EXTRACTED ENTRIES =>
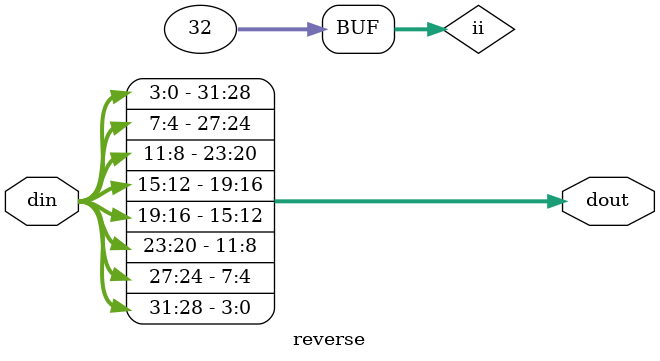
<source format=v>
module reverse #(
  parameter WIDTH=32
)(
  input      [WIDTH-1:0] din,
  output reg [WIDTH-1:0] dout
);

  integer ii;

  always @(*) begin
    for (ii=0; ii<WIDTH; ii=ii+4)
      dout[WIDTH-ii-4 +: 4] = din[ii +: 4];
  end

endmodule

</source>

EXERCISE GOAL =>
If a line in the data above holds the word "WIDTH", count it, and give only the final number.

RESPONSE =>
5